» **TASK STATEMENT**: Determine which lines of the records include the word "Stamper", and copy them.

» **RECORDS PROVIDED**:

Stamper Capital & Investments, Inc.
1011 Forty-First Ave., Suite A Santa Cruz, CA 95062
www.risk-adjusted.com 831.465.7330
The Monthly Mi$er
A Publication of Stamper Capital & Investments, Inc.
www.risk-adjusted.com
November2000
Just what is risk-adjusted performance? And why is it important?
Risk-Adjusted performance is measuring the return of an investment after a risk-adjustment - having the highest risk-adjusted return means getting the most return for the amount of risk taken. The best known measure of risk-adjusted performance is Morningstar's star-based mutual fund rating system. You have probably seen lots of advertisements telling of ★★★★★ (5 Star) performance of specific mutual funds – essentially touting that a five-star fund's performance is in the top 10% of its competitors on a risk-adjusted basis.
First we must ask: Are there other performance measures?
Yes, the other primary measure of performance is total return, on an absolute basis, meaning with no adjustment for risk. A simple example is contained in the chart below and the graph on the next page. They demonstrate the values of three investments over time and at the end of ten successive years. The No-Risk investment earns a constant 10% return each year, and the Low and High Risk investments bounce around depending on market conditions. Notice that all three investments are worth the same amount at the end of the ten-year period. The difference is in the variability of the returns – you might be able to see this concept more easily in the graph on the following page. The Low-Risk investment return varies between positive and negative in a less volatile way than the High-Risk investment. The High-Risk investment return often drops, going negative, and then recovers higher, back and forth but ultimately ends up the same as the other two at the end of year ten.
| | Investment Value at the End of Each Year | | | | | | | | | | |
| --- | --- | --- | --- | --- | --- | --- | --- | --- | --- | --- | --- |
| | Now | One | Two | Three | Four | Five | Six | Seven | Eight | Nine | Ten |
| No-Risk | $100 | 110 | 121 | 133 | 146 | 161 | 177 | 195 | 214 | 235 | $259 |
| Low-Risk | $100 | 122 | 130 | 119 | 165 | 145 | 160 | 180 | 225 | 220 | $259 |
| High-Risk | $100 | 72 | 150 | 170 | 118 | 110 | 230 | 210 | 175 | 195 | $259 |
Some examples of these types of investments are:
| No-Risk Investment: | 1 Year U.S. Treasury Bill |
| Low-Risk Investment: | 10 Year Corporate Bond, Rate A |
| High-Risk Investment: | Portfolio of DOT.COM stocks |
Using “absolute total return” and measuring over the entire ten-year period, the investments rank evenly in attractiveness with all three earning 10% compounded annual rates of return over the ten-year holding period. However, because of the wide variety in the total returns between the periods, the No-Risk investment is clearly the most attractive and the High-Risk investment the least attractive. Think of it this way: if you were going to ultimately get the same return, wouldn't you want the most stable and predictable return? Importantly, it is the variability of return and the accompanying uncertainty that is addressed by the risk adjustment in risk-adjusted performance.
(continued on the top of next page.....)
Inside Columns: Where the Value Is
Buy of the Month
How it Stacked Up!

» **EXERCISE ANSWER**:
Stamper Capital & Investments, Inc.
A Publication of Stamper Capital & Investments, Inc.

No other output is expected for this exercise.